I agree with your answers
Well, it seems like you're on the right track, but let me put it in my own unique way:
a) To find the period, we need to look at the coefficient of theta. In this case, it's 2pi/3. The period is given by the formula T = 2pi/|b|, where b is the coefficient of theta. So in this case, T = 2pi/(2pi/3) = 3 units.
b) The amplitude is the coefficient in front of cos(theta). In this case, it's 1/4. Just like a cool hat on a clown, the amplitude determines how "tall" or "short" the wave is. In this case, it's a tiny wave, only reaching a maximum height of 1/4.
c) The equation of the midline is y = 0. The midline represents the clown riding on a unicycle, keeping everything balanced. In this case, it means the wave is centered around the x-axis, neither going above nor below it. So just imagine a clown spinning plates on a stick, trying to stay perfectly balanced!
Remember, math doesn't always have to be serious!
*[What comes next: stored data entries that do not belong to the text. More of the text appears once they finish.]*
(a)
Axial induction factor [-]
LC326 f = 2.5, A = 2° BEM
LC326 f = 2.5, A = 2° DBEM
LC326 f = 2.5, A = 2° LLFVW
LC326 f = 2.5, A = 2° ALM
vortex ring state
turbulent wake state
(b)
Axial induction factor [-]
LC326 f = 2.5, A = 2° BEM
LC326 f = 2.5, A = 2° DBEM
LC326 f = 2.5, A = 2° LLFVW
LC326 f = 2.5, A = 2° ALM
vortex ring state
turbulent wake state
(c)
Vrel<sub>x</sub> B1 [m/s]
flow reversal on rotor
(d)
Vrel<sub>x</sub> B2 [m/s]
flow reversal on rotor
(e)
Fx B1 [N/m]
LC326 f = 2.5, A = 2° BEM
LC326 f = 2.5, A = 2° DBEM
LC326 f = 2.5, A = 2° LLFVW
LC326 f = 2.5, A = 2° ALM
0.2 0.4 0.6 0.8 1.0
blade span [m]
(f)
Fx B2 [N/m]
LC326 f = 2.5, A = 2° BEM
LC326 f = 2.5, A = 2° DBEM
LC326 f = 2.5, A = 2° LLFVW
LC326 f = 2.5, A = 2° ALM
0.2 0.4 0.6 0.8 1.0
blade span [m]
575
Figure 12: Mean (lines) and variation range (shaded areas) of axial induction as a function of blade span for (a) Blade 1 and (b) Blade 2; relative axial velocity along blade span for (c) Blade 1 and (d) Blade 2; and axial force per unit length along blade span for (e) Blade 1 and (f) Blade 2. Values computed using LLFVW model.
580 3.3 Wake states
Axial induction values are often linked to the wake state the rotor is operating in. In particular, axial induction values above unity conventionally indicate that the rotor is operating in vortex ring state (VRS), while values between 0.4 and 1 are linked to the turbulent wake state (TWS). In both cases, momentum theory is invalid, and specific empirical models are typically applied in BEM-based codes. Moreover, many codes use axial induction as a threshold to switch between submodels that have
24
a) Your answer is incorrect. To find the period of a function, you need to use the formula T = 2π / |b|, where b is the coefficient of theta in the equation. In this case, b = 2π/3. Therefore, the period is T = 2π / (2π/3) = 3.
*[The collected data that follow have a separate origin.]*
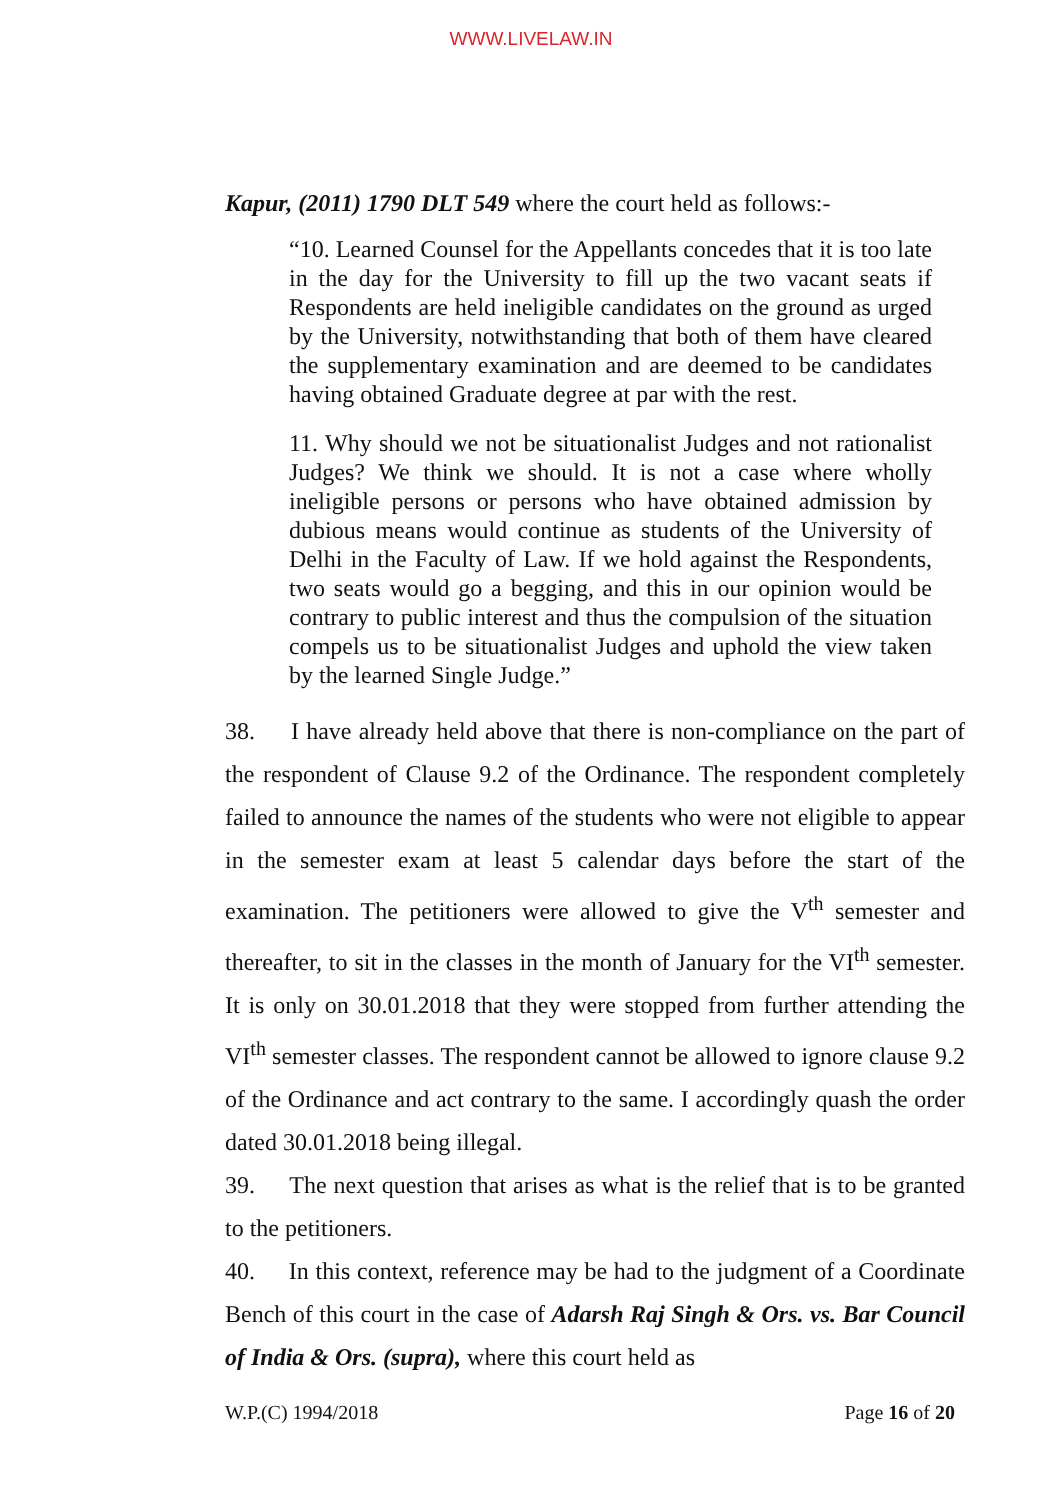WWW.LIVELAW.IN
Kapur, (2011) 1790 DLT 549 where the court held as follows:-
“10. Learned Counsel for the Appellants concedes that it is too late in the day for the University to fill up the two vacant seats if Respondents are held ineligible candidates on the ground as urged by the University, notwithstanding that both of them have cleared the supplementary examination and are deemed to be candidates having obtained Graduate degree at par with the rest.
11. Why should we not be situationalist Judges and not rationalist Judges? We think we should. It is not a case where wholly ineligible persons or persons who have obtained admission by dubious means would continue as students of the University of Delhi in the Faculty of Law. If we hold against the Respondents, two seats would go a begging, and this in our opinion would be contrary to public interest and thus the compulsion of the situation compels us to be situationalist Judges and uphold the view taken by the learned Single Judge.”
38. I have already held above that there is non-compliance on the part of the respondent of Clause 9.2 of the Ordinance. The respondent completely failed to announce the names of the students who were not eligible to appear in the semester exam at least 5 calendar days before the start of the examination. The petitioners were allowed to give the V<sup>th</sup> semester and thereafter, to sit in the classes in the month of January for the VI<sup>th</sup> semester. It is only on 30.01.2018 that they were stopped from further attending the VI<sup>th</sup> semester classes. The respondent cannot be allowed to ignore clause 9.2 of the Ordinance and act contrary to the same. I accordingly quash the order dated 30.01.2018 being illegal.
39. The next question that arises as what is the relief that is to be granted to the petitioners.
40. In this context, reference may be had to the judgment of a Coordinate Bench of this court in the case of Adarsh Raj Singh & Ors. vs. Bar Council of India & Ors. (supra), where this court held as
W.P.(C) 1994/2018 Page 16 of 20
b) Your answer is correct. The amplitude is the multiplier in front of the cosine function, which in this case is 1/4.
c) Your answer is incorrect. The midline of a sinusoidal function is the horizontal line that the graph oscillates around. In this case, the equation of the midline is y = 0, which represents the x-axis. The midline is the equilibrium position or the position of zero displacement for the sound wave.
a) To find the period of a sound wave described by the equation y = (1/4)cos((2pi/3)theta), we can use the formula T = 2pi/b, where b represents the coefficient of theta in the equation. In this case, b = 2pi/3. So, the period is T = 2pi/(2pi/3) = 2pi * (3/2pi) = 3 units.
Your calculation is correct, but it seems like there's a typo in your explanation ("2pi/b 3 units") as it should be "2pi/b = 2pi/(2pi/3) = 2pi * (3/2pi) = 3 units."
b) The amplitude is the multiplier in front of the cosine function in the equation. In this case, the amplitude is 1/4. Therefore, your answer of 1/4 is correct.
c) The equation of the midline is y = 0. The midline represents the neutral position or the average position of the wave. In this case, when the value of y is 0, it means that the sound wave is at its average position, neither compressed nor stretched. Your answer of y = 0 representing the neutral position is correct.
So, overall, your answers are correct! Well done!